Review: Jaguar XJL Supersport
It boasts all the luxury and ride refinement that you expect from a Jaguar, but the XJL also delivers serious performance and handling.
Moving house, a week of leave and Ramadan working hours had left me somewhat unprepared for the Jaguar XJL Supersport (the L stands for long). Simply put, I hadn’t done my homework. So when I picked up the car I cruised in a very gentlemanly fashion down the freeway enjoying the opulent interior, comfortable ride and the minimal cabin noise. In fact, I was so relaxed that I almost missed my turnoff. Whoops, best I put my foot down and get in the right lane. Yikes! The XJL jumped forward like a tiger that had its tail stepped on, my head snapped back against the headrest and the speedometer hit ‘your license is suspended and your car will be impounded’ territory in a flash. OK, lesson learnt, treat this cat with respect.
Had I done my homework I would have known that the XJ has been the jewel of the Jaguar line-up since 1968 when the first XJ6 rolled out of the factory. I’d also have known about the XJL’s supercharged 5.0-litre V8 engine that propels the 2,390kg kerb weight from 0-100 km/h in 4.9 seconds thanks to 625Nm of maximum torque. Apparently the XJL has a top speed of 250km/h, but I didn’t test that claim.

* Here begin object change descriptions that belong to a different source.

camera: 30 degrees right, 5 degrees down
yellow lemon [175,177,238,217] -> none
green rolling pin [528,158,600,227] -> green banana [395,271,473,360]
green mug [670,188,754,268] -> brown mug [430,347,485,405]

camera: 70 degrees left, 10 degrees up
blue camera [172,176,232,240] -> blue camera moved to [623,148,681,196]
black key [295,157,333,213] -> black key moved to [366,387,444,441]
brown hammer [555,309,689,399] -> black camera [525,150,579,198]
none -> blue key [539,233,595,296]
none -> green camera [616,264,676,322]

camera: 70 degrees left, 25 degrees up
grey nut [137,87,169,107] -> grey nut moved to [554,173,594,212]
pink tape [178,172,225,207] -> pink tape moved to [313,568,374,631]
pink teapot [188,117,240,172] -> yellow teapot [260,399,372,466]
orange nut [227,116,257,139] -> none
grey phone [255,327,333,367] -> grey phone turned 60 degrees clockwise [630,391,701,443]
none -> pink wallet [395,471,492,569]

Ever since moving to The Villa in Dubailand I’ve had great fun throwing my Porsche Boxster S around the twisty corners of semi-deserted roads. Now I’m not stupid enough to compare a two-seater mid-engined sports car with a five-seater luxury high-performance sedan. No, the point I’m trying to make is that the XJL is amazingly agile, not only for a car of its size, but for most cars. And we are talking about a 5,247 mm long and 2,110 mm wide vehicle. However, it should be noted that the XJ series is actually lighter than its class competitors thanks to an all-aluminium monocoque chassis and other refinements.
In standard driving mode the XJL is biased towards comfort, which meant some slight body roll when punching it through my personal test track. Yet it never felt sloppy or like it wanted to let go. In Sport mode the ride noticeably firmed up and the cornering was solid. I would have liked the steering to be a bit firmer and provide more feedback, but other than that I have to say that this is one agile cat.

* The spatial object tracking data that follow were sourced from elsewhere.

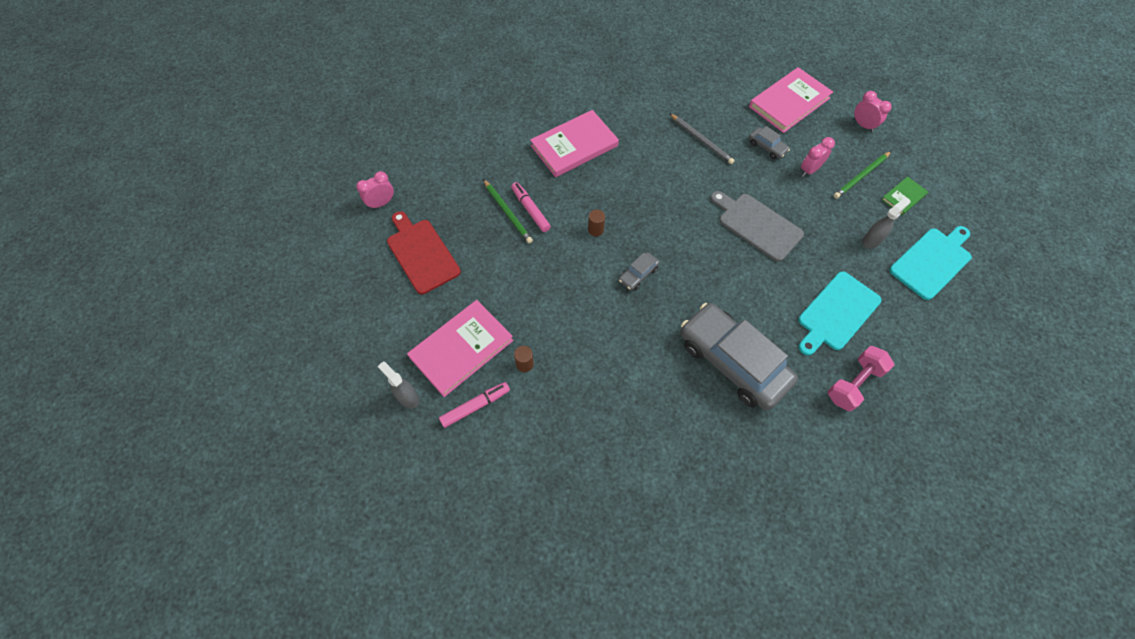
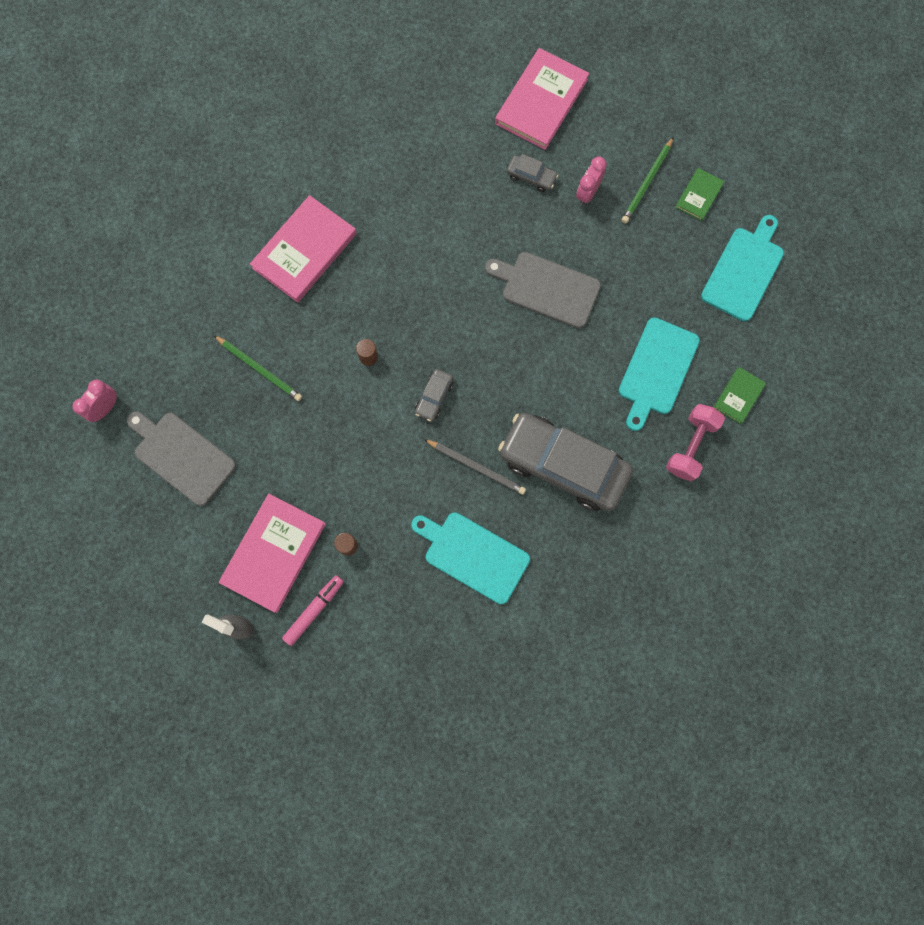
camera: 20 degrees left, 15 degrees up
red cutting board [387,211,461,294] -> grey cutting board [127,411,236,506]
pink marker [511,182,551,232] -> none
grey pencil [669,113,735,164] -> grey pencil moved to [424,439,526,495]
pink clock [854,91,892,132] -> none
grey spray bottle [862,197,911,249] -> none
none -> turquoise cutting board [411,512,530,604]
none -> green book [714,367,766,424]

The XJ series is equipped with the ZF six-speed automatic transmission that’s so good that there’s really nothing to write about. It’s quick, smooth and never hunts for gears. In fact, you totally forget it’s there. Thanks to the supercharger and 5.0-litre engine, torque is almost always available. As long as you are at 2,500 revs and above the XJL takes off like a scalded cat. In Sport Manual mode you can use the Jaguar Sequential Shift paddles to get a more involved driving experience but I never had the urge to use them. Let the Jag worry about the mechanics and you about the driving, and everybody’s happy.

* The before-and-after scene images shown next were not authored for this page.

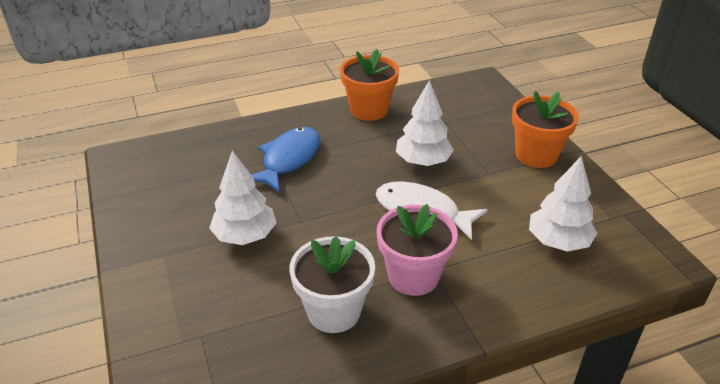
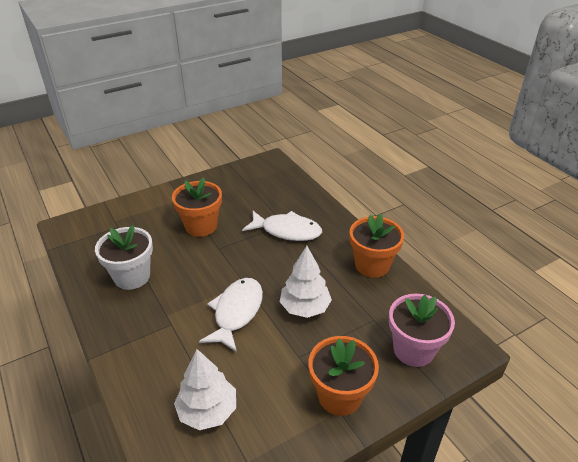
camera: 80 degrees right, 0 degrees up
white tree [209,150,276,245] -> orange flower pot [172,177,222,237]
blue fish [252,127,320,193] -> white fish [242,211,322,241]
pink flower pot [377,204,458,296] -> pink flower pot moved to [389,294,455,367]

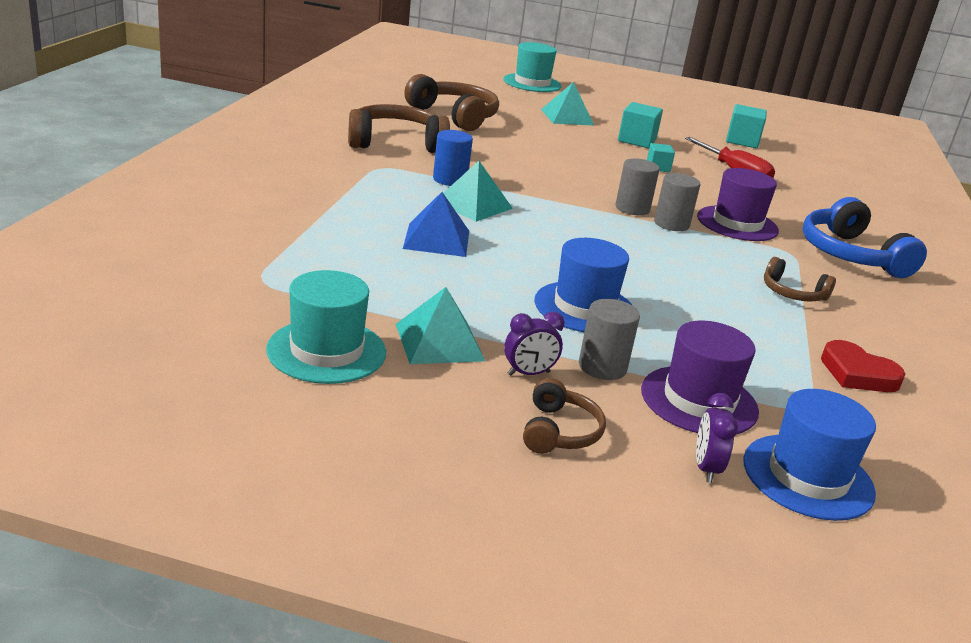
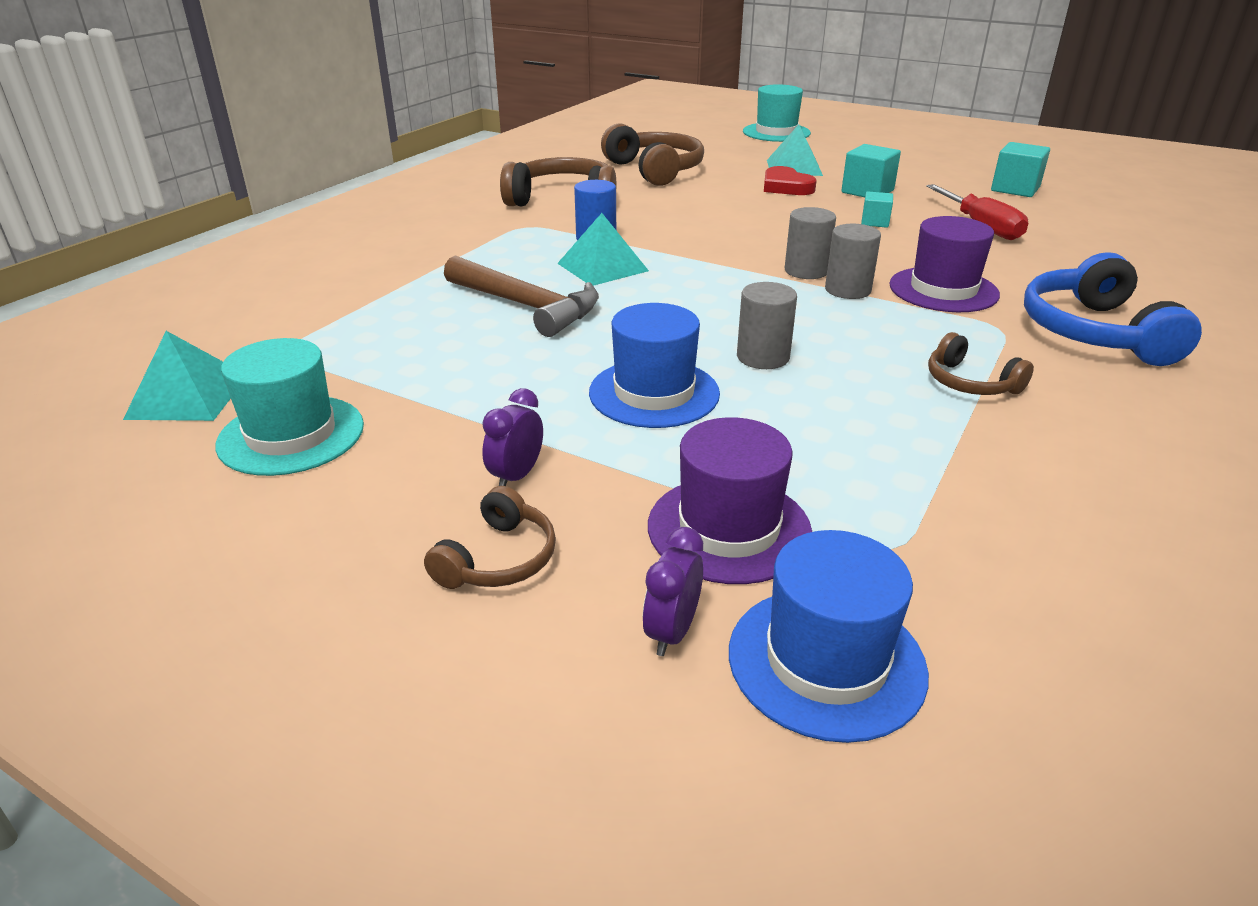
camera: 20 degrees right, 5 degrees up
turquoise pyramid [396,287,485,364] -> turquoise pyramid moved to [123,331,231,421]
blue pyramid [403,192,469,257] -> brown hammer [444,255,599,337]
purple clock [504,312,564,376] -> purple clock turned 120 degrees clockwise [482,388,543,486]
grey cylinder [579,299,640,380] -> grey cylinder moved to [737,282,797,369]
red heart [821,340,906,392] -> red heart moved to [764,166,817,195]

Appearance-wise the XJ series looks bold and powerful although the coupe-like shape may not be to everybody’s liking and it does have a negative effect on the boot space (520 litres). Inside, there’s plenty of space both for driver and passengers with 1,121 mm of rear legroom.
The modern interior easily defies the cliches thrown at its predecessors although there’s still plenty of leather and wood. Think ‘Cool Britannia’ not ‘Old Britannia’. Round air vents with blue-lit rings are a prominent feature on the single-needle stitched dashboard, plus Jaguar has firmly entered the future with a wide-aspect ratio LCD that replaces all conventional gauges. A neat party trick is that when you engage Sport mode the LCD display turns from blue to red. The large, dark-tinted panoramic glass roof is standard on all XJ models, but due to the low-slung shape of the roofline, the glass doesn’t extend as far back as the heads of the rear passengers, making it more of a way to illuminate the rear cabin than a way for rear passengers to peer skywards.
Naturally, the Supersport’s standard equipment list includes nearly all the goodies Jaguar offers, everything from a blind-spot warning system to automatic high-beams to heated and massaging front seats. Features such as air suspension, Adaptive Dynamics (continuously variable damping), Active Differential Control and quick-ratio power steering deliver the responsive, dynamic handling yet refined, supple ride expected from a Jaguar. The XJL’s last party trick is that it’s also frugal when it comes to petrol consumption using just 12.1 litres per 100km combined.
So there you have it Ladies and Gentlemen, the XJL Supersport manages to combine the seriousness and luxury of a Jaguar with the playfulness of a kitten.